* _Data records_
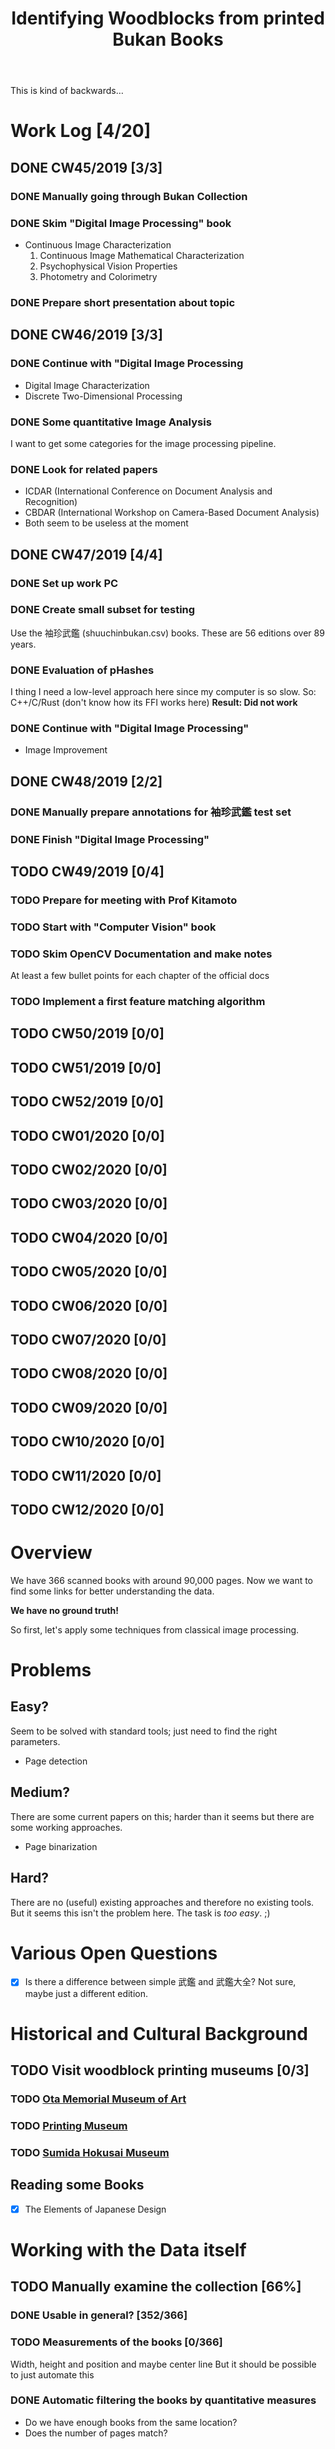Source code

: #+TITLE: Identifying Woodblocks from printed Bukan Books
#+BIBLIOGRAPHY: references plain
This is kind of backwards...

* Work Log [4/20]
** DONE CW45/2019 [3/3]
   CLOSED: [2019-11-11 Mo 12:34] SCHEDULED: <2019-11-04 Mo> DEADLINE: <2019-11-09 Sa>
*** DONE Manually going through Bukan Collection
    CLOSED: [2019-11-08 Fr 14:51]
*** DONE Skim "Digital Image Processing" book
    CLOSED: [2019-11-08 Fr 20:16]
    - Continuous Image Characterization
      1) Continuous Image Mathematical Characterization
      2) Psychophysical Vision Properties
      3) Photometry and Colorimetry

*** DONE Prepare short presentation about topic
    CLOSED: [2019-11-11 Mo 12:34]

** DONE CW46/2019 [3/3]
   CLOSED: [2019-11-15 Fr 16:50] SCHEDULED: <2019-11-11 Mo> DEADLINE: <2019-11-16 Sa>
*** DONE Continue with "Digital Image Processing
    CLOSED: [2019-11-15 Fr 16:50]
    - Digital Image Characterization
    - Discrete Two-Dimensional Processing
*** DONE Some quantitative Image Analysis
    CLOSED: [2019-11-13 Mi 08:52]
    I want to get some categories for the image processing pipeline.

*** DONE Look for related papers
    CLOSED: [2019-11-13 Mi 12:36]
    - ICDAR (International Conference on Document Analysis and Recognition)
    - CBDAR (International Workshop on Camera-Based Document Analysis)
    - Both seem to be useless at the moment
** DONE CW47/2019 [4/4]
   CLOSED: [2019-11-25 Mo 22:05] SCHEDULED: <2019-11-18 Mo> DEADLINE: <2019-11-23 Sa>
*** DONE Set up work PC
    CLOSED: [2019-11-18 Mo 11:11]
*** DONE Create small subset for testing
    CLOSED: [2019-11-22 金 10:02]
    Use the 袖珍武鑑 (shuuchinbukan.csv) books. These are 56 editions over 89 years.
*** DONE Evaluation of pHashes
    CLOSED: [2019-11-22 金 09:41]
    I thing I need a low-level approach here since my computer is so slow.
    So: C++/C/Rust (don't know how its FFI works here)
    *Result: Did not work*
*** DONE Continue with "Digital Image Processing"
    CLOSED: [2019-11-21 木 18:46]
    - Image Improvement

** DONE CW48/2019 [2/2]
   CLOSED: [2019-11-30 Sa 12:13] SCHEDULED: <2019-11-25 月> DEADLINE: <2019-11-30 土>
*** DONE Manually prepare annotations for 袖珍武鑑 test set
    CLOSED: [2019-11-27 Mi 18:00]
*** DONE Finish "Digital Image Processing"
    CLOSED: [2019-11-29 Fr 08:59]
** TODO CW49/2019 [0/4]
   SCHEDULED: <2019-12-02 月> DEADLINE: <2019-12-07 土>
*** TODO Prepare for meeting with Prof Kitamoto
      SCHEDULED: <2019-12-02 月>
*** TODO Start with "Computer Vision" book
*** TODO Skim OpenCV Documentation and make notes
    At least a few bullet points for each chapter of the official docs
*** TODO Implement a first feature matching algorithm
** TODO CW50/2019 [0/0]
** TODO CW51/2019 [0/0]
** TODO CW52/2019 [0/0]
** TODO CW01/2020 [0/0]
** TODO CW02/2020 [0/0]
** TODO CW03/2020 [0/0]
** TODO CW04/2020 [0/0]
** TODO CW05/2020 [0/0]
** TODO CW06/2020 [0/0]
** TODO CW07/2020 [0/0]
** TODO CW08/2020 [0/0]
** TODO CW09/2020 [0/0]
** TODO CW10/2020 [0/0]
** TODO CW11/2020 [0/0]
** TODO CW12/2020 [0/0]


* Overview
We have 366 scanned books with around 90,000 pages. Now we want to find some links for better understanding the data.

*We have no ground truth!*

So first, let's apply some techniques from classical image processing.


* Problems
** Easy?
   Seem to be solved with standard tools; just need to find the right parameters.
   - Page detection
** Medium?
   There are some current papers on this; harder than it seems but there are some working approaches.
   - Page binarization
** Hard?
   There are no (useful) existing approaches and therefore no existing tools.
   But it seems this isn't the problem here. The task is /too easy/. ;)


* Various Open Questions
  - [X] Is there a difference between simple 武鑑 and 武鑑大全?
    Not sure, maybe just a different edition.

    
* Historical and Cultural Background
** TODO Visit woodblock printing museums [0/3]
*** TODO [[http://www.ukiyoe-ota-muse.jp/][Ota Memorial Museum of Art]]
*** TODO [[https://www.printing-museum.org/][Printing Museum]]
*** TODO [[https://hokusai-museum.jp/][Sumida Hokusai Museum]]
** Reading some Books
   - [X] The Elements of Japanese Design

    
* Working with the Data itself
** TODO Manually examine the collection [66%]
*** DONE Usable in general? [352/366]
    CLOSED: [2019-11-08 Fr 08:10]
*** TODO Measurements of the books [0/366]
    Width, height and position and maybe center line
    But it should be possible to just automate this
*** DONE Automatic filtering the books by quantitative measures 
    CLOSED: [2019-11-21 木 18:50]
    - Do we have enough books from the same location?
    - Does the number of pages match?

      
* Technical Stuff
** Preprocessing
*** DONE Convert to Greyscale
    CLOSED: [2019-11-30 Sa 12:17]
    Do this in memory
*** TODO Convert to binary (Black/White)
    You might want to use Histograms for finding good thresholds
    "Document Image Binarization"
** DONE Finding Major Differences
   CLOSED: [2019-11-22 金 09:40]
   With perceptual hashes using [[https://phash.org/][pHash]]
   *Result: Did not work!*
** Finding Minor Differences
   Aligning/Registering the images and doing pixelwise comparison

* _Work to be completed_
Omit the pictures and write out the remaining data exactly.

* _Result below_
Source code

: #+TITLE: Identifying Woodblocks from printed Bukan Books
#+BIBLIOGRAPHY: references plain
This is kind of backwards...

* Work Log [4/20]
** DONE CW45/2019 [3/3]
   CLOSED: [2019-11-11 Mo 12:34] SCHEDULED: <2019-11-04 Mo> DEADLINE: <2019-11-09 Sa>
*** DONE Manually going through Bukan Collection
    CLOSED: [2019-11-08 Fr 14:51]
*** DONE Skim "Digital Image Processing" book
    CLOSED: [2019-11-08 Fr 20:16]
    - Continuous Image Characterization
      1) Continuous Image Mathematical Characterization
      2) Psychophysical Vision Properties
      3) Photometry and Colorimetry

*** DONE Prepare short presentation about topic
    CLOSED: [2019-11-11 Mo 12:34]

** DONE CW46/2019 [3/3]
   CLOSED: [2019-11-15 Fr 16:50] SCHEDULED: <2019-11-11 Mo> DEADLINE: <2019-11-16 Sa>
*** DONE Continue with "Digital Image Processing
    CLOSED: [2019-11-15 Fr 16:50]
    - Digital Image Characterization
    - Discrete Two-Dimensional Processing
*** DONE Some quantitative Image Analysis
    CLOSED: [2019-11-13 Mi 08:52]
    I want to get some categories for the image processing pipeline.

*** DONE Look for related papers
    CLOSED: [2019-11-13 Mi 12:36]
    - ICDAR (International Conference on Document Analysis and Recognition)
    - CBDAR (International Workshop on Camera-Based Document Analysis)
    - Both seem to be useless at the moment
** DONE CW47/2019 [4/4]
   CLOSED: [2019-11-25 Mo 22:05] SCHEDULED: <2019-11-18 Mo> DEADLINE: <2019-11-23 Sa>
*** DONE Set up work PC
    CLOSED: [2019-11-18 Mo 11:11]
*** DONE Create small subset for testing
    CLOSED: [2019-11-22 金 10:02]
    Use the 袖珍武鑑 (shuuchinbukan.csv) books. These are 56 editions over 89 years.
*** DONE Evaluation of pHashes
    CLOSED: [2019-11-22 金 09:41]
    I thing I need a low-level approach here since my computer is so slow.
    So: C++/C/Rust (don't know how its FFI works here)
    *Result: Did not work*
*** DONE Continue with "Digital Image Processing"
    CLOSED: [2019-11-21 木 18:46]
    - Image Improvement

** DONE CW48/2019 [2/2]
   CLOSED: [2019-11-30 Sa 12:13] SCHEDULED: <2019-11-25 月> DEADLINE: <2019-11-30 土>
*** DONE Manually prepare annotations for 袖珍武鑑 test set
    CLOSED: [2019-11-27 Mi 18:00]
*** DONE Finish "Digital Image Processing"
    CLOSED: [2019-11-29 Fr 08:59]
** TODO CW49/2019 [0/4]
   SCHEDULED: <2019-12-02 月> DEADLINE: <2019-12-07 土>
*** TODO Prepare for meeting with Prof Kitamoto
      SCHEDULED: <2019-12-02 月>
*** TODO Start with "Computer Vision" book
*** TODO Skim OpenCV Documentation and make notes
    At least a few bullet points for each chapter of the official docs
*** TODO Implement a first feature matching algorithm
** TODO CW50/2019 [0/0]
** TODO CW51/2019 [0/0]
** TODO CW52/2019 [0/0]
** TODO CW01/2020 [0/0]
** TODO CW02/2020 [0/0]
** TODO CW03/2020 [0/0]
** TODO CW04/2020 [0/0]
** TODO CW05/2020 [0/0]
** TODO CW06/2020 [0/0]
** TODO CW07/2020 [0/0]
** TODO CW08/2020 [0/0]
** TODO CW09/2020 [0/0]
** TODO CW10/2020 [0/0]
** TODO CW11/2020 [0/0]
** TODO CW12/2020 [0/0]


* Overview
We have 366 scanned books with around 90,000 pages. Now we want to find some links for better understanding the data.

*We have no ground truth!*

So first, let's apply some techniques from classical image processing.


* Problems
** Easy?
   Seem to be solved with standard tools; just need to find the right parameters.
   - Page detection
** Medium?
   There are some current papers on this; harder than it seems but there are some working approaches.
   - Page binarization
** Hard?
   There are no (useful) existing approaches and therefore no existing tools.
   But it seems this isn't the problem here. The task is /too easy/. ;)


* Various Open Questions
  - [X] Is there a difference between simple 武鑑 and 武鑑大全?
    Not sure, maybe just a different edition.

    
* Historical and Cultural Background
** TODO Visit woodblock printing museums [0/3]
*** TODO [[http://www.ukiyoe-ota-muse.jp/][Ota Memorial Museum of Art]]
*** TODO [[https://www.printing-museum.org/][Printing Museum]]
*** TODO [[https://hokusai-museum.jp/][Sumida Hokusai Museum]]
** Reading some Books
   - [X] The Elements of Japanese Design

    
* Working with the Data itself
** TODO Manually examine the collection [66%]
*** DONE Usable in general? [352/366]
    CLOSED: [2019-11-08 Fr 08:10]
*** TODO Measurements of the books [0/366]
    Width, height and position and maybe center line
    But it should be possible to just automate this
*** DONE Automatic filtering the books by quantitative measures 
    CLOSED: [2019-11-21 木 18:50]
    - Do we have enough books from the same location?
    - Does the number of pages match?

      
* Technical Stuff
** Preprocessing
*** DONE Convert to Greyscale
    CLOSED: [2019-11-30 Sa 12:17]
    Do this in memory
*** TODO Convert to binary (Black/White)
    You might want to use Histograms for finding good thresholds
    "Document Image Binarization"
** DONE Finding Major Differences
   CLOSED: [2019-11-22 金 09:40]
   With perceptual hashes using [[https://phash.org/][pHash]]
   *Result: Did not work!*
** Finding Minor Differences
   Aligning/Registering the images and doing pixelwise comparison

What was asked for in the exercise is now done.